🤖 AI Summary
This work addresses the challenge of collision-free coordination among multiple mobile robots operating without communication in environments where target states are unknown. The authors propose a trajectory planning framework that integrates inverse optimal control with a self-predictive perspective. By inferring other agents’ intended goals from observed trajectories and jointly predicting their future paths from their own perspectives, each robot embeds these predictions into its own optimization-based planning process. This approach represents the first integration of inverse optimal formulate control with multi-agent self-prediction, enabling efficient, communication-free coordination while guaranteeing the feasibility of the planning problem. Simulation results across systems of 2 to 8 robots demonstrate a 9.8% improvement in median task completion time compared to a constant-acceleration baseline.
📝 Abstract
To enable an efficient interaction of non-communicating mobile robots in collision avoidance scenarios, we present a novel combined trajectory planning and prediction algorithm.
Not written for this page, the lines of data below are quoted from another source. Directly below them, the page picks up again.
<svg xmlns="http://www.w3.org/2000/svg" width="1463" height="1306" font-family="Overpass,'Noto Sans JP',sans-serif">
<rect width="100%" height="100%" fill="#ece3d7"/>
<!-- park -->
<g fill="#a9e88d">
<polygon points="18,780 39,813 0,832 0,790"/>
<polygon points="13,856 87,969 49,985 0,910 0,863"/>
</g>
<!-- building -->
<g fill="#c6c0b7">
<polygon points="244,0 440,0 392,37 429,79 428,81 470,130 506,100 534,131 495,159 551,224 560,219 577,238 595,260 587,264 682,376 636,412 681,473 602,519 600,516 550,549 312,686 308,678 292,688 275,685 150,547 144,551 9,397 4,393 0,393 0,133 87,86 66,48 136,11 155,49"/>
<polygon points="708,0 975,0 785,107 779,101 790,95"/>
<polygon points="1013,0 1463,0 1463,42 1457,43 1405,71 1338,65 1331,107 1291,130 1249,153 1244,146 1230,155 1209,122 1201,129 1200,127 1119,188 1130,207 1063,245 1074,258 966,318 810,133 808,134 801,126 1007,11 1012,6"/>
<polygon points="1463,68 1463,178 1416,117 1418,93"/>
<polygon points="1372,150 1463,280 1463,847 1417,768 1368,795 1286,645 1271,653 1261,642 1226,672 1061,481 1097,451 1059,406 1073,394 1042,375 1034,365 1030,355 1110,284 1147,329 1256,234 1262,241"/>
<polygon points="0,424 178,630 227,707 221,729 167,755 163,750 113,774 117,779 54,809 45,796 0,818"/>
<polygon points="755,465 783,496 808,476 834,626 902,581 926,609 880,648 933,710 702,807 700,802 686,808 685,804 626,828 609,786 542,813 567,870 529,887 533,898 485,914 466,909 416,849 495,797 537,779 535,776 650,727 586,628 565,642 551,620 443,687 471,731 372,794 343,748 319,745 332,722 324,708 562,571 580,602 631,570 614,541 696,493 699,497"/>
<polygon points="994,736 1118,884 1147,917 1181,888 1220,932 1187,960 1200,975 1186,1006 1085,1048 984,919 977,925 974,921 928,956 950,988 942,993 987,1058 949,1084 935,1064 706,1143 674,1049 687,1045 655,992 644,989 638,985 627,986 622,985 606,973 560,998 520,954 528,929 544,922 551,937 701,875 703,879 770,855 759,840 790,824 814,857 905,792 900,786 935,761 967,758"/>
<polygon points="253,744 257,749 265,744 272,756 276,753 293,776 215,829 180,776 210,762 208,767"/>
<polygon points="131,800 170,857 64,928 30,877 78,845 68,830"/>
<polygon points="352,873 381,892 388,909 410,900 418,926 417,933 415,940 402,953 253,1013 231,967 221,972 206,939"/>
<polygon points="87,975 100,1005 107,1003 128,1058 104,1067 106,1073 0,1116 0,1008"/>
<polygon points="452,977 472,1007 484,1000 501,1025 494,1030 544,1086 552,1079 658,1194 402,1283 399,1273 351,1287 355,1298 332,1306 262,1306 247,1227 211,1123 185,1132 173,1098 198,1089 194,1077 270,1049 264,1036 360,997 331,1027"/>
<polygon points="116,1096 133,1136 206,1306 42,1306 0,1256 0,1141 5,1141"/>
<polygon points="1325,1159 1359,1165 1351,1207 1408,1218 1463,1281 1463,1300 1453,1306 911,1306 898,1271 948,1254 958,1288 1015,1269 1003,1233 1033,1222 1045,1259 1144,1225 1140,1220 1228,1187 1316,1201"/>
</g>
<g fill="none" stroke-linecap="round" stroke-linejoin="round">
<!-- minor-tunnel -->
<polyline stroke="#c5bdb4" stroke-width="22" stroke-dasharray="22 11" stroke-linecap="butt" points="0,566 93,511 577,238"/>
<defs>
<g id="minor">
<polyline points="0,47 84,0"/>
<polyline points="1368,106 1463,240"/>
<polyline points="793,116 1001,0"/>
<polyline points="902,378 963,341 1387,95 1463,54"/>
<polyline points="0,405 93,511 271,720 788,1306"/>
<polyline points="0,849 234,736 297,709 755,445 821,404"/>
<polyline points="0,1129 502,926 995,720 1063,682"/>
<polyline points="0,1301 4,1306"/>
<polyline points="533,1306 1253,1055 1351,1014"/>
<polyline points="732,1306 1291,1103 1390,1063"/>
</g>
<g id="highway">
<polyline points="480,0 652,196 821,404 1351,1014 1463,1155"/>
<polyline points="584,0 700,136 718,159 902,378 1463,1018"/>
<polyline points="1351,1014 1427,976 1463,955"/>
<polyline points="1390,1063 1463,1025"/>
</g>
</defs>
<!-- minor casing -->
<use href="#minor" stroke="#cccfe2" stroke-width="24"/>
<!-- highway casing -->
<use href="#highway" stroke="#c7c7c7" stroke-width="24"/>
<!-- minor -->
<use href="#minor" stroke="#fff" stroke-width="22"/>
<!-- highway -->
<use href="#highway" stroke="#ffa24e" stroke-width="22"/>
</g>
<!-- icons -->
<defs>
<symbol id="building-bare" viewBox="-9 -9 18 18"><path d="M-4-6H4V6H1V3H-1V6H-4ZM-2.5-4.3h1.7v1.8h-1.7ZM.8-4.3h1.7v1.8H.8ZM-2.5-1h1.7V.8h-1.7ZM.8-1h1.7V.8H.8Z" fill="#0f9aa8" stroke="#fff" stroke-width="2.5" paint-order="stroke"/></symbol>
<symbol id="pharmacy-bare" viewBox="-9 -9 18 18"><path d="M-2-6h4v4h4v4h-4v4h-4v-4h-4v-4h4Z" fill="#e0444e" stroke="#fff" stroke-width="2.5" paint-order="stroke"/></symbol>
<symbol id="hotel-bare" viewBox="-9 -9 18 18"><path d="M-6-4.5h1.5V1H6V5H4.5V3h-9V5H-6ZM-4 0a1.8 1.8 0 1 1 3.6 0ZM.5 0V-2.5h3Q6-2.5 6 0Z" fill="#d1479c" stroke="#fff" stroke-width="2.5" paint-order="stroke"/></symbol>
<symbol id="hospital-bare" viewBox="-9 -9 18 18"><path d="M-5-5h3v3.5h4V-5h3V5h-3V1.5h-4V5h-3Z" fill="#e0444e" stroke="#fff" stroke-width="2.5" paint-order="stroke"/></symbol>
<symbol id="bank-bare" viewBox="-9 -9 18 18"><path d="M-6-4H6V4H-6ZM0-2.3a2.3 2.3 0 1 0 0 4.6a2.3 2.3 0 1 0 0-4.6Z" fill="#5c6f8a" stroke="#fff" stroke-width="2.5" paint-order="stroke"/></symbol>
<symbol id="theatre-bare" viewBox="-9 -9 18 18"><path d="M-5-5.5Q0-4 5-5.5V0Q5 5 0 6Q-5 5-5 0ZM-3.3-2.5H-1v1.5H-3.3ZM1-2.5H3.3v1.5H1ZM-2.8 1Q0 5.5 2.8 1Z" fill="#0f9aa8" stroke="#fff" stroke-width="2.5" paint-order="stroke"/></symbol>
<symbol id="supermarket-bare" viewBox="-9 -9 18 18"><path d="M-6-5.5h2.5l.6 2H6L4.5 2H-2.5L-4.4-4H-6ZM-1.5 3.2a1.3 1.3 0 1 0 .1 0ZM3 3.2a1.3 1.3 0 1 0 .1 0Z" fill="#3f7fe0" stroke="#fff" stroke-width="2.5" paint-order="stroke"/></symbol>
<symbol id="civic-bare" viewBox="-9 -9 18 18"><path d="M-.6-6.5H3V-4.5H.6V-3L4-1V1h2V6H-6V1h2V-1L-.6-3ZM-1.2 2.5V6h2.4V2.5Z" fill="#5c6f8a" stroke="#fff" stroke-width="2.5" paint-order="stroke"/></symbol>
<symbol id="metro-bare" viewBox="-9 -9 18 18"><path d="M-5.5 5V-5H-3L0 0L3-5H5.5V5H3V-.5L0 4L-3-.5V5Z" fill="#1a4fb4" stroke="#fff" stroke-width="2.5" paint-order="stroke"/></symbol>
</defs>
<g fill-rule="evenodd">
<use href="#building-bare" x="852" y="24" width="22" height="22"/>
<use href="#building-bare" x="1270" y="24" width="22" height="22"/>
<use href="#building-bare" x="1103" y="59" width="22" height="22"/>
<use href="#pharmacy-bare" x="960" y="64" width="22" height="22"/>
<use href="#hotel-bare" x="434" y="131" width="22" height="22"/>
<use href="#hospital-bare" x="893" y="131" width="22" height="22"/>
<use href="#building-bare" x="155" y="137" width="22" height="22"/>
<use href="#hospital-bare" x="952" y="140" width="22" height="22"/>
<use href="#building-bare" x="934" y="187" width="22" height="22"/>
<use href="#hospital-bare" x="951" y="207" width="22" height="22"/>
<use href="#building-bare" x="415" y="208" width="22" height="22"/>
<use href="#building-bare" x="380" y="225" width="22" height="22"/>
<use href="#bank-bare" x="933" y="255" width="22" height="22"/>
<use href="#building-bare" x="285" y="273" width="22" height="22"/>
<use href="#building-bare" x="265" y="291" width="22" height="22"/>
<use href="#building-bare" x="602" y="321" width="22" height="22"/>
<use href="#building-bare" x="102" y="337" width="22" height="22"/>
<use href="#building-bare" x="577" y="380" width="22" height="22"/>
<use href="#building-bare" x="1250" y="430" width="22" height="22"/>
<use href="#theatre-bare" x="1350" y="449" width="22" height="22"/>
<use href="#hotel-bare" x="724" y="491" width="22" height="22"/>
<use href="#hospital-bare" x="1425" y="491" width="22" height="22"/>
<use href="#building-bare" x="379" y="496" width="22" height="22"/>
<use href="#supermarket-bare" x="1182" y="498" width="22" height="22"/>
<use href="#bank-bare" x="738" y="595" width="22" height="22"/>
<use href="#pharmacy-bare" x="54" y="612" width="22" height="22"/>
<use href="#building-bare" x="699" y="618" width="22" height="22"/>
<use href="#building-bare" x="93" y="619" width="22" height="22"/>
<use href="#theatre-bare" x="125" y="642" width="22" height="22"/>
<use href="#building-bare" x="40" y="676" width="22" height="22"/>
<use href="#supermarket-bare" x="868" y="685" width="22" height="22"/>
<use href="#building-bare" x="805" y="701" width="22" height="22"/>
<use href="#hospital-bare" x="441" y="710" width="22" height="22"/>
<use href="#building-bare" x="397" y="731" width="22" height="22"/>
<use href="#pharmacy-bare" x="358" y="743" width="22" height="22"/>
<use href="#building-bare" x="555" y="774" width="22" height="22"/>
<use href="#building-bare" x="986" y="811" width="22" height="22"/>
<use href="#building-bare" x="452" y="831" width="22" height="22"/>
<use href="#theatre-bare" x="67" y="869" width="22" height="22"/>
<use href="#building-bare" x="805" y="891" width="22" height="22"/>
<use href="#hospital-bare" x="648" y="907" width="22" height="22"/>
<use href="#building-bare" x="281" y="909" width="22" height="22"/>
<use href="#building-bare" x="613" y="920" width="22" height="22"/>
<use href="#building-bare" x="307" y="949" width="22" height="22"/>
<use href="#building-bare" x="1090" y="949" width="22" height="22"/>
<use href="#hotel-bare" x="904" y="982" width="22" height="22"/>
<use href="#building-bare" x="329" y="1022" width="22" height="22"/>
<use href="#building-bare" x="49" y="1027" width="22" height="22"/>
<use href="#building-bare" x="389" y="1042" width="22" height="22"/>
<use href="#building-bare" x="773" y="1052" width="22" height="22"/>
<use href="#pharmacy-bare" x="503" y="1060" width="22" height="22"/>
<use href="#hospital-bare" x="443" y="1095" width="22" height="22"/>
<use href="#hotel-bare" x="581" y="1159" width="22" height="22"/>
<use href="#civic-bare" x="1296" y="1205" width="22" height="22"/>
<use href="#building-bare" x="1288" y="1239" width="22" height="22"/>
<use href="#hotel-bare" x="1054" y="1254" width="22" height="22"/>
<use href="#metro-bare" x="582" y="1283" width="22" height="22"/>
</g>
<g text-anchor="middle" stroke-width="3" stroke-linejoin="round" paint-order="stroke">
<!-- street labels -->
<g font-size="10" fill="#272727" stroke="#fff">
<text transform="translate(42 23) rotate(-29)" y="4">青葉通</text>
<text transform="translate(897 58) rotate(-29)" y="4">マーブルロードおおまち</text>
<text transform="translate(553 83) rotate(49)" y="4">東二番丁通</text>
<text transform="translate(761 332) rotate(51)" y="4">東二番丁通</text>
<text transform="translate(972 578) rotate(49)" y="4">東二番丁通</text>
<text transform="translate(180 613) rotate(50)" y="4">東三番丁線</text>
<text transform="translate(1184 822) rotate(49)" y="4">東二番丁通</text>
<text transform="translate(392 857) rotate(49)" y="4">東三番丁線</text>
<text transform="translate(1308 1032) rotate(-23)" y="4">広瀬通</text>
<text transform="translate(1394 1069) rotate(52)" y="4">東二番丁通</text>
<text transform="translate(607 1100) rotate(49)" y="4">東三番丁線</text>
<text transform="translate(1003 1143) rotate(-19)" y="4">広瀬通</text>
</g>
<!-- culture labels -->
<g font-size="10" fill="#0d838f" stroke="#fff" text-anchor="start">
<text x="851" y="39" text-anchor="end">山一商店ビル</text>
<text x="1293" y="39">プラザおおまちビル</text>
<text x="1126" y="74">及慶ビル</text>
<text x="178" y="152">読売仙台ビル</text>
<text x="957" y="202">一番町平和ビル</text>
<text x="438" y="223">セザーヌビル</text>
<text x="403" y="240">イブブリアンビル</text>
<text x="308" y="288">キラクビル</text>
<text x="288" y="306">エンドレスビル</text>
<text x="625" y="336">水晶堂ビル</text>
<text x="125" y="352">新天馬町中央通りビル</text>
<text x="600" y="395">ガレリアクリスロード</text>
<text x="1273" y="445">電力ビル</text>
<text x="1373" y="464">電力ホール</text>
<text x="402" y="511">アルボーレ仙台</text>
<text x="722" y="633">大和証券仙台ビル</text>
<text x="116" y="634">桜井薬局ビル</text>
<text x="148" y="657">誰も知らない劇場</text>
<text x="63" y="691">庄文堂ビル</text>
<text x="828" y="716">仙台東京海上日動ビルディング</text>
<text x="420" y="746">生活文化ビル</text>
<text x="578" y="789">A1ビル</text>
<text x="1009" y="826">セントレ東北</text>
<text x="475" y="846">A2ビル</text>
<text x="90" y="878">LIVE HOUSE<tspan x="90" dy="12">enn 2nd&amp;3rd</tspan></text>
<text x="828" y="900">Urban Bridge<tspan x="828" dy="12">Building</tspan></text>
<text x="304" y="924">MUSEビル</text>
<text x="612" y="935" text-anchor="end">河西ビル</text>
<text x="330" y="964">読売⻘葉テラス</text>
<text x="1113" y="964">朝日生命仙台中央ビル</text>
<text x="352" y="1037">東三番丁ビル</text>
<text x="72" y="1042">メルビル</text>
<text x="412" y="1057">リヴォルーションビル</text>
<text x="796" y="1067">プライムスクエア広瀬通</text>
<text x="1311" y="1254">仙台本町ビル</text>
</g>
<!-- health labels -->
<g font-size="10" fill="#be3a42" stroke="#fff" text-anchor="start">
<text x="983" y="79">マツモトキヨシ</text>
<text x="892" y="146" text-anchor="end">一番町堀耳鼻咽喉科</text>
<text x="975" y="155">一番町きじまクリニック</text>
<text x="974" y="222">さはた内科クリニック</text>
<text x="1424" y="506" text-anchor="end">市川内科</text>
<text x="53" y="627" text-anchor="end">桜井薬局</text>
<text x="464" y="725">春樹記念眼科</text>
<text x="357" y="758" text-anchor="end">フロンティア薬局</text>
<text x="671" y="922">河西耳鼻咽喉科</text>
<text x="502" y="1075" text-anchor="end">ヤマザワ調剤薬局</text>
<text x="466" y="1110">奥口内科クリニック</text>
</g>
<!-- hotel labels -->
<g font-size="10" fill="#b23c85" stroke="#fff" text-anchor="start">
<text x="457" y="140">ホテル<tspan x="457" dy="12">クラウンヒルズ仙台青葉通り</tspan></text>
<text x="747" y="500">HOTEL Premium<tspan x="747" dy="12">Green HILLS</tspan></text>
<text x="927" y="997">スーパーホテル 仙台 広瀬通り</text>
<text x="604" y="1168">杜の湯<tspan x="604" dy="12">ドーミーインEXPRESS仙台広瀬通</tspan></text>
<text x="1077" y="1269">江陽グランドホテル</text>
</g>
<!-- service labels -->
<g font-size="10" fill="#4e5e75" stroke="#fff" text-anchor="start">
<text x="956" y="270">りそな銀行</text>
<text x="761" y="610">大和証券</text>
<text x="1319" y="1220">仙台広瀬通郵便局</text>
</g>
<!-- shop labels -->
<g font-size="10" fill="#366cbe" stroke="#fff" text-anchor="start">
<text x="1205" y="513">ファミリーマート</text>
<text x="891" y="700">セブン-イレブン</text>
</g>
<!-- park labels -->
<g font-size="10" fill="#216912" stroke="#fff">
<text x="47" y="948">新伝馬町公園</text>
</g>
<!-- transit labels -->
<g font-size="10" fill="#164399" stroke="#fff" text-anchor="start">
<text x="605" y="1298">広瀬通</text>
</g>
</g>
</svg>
Inverse optimal control is used to estimate unknown goal states of all robots based on observed past trajectories. Each robot also takes the perspective of other robots in considering self-prediction and solves a joint prediction problem using the estimated goal states. The resulting predictions are then considered for planning. Simulation results of scenarios with 2-8 robots show that the median of the durations until all vehicles reach their goals is 9.8 % faster compared to planning with constant acceleration based estimated goal states. Moreover, the proposed approach never leads to the solver being unable to find a solution to the planning or prediction problem.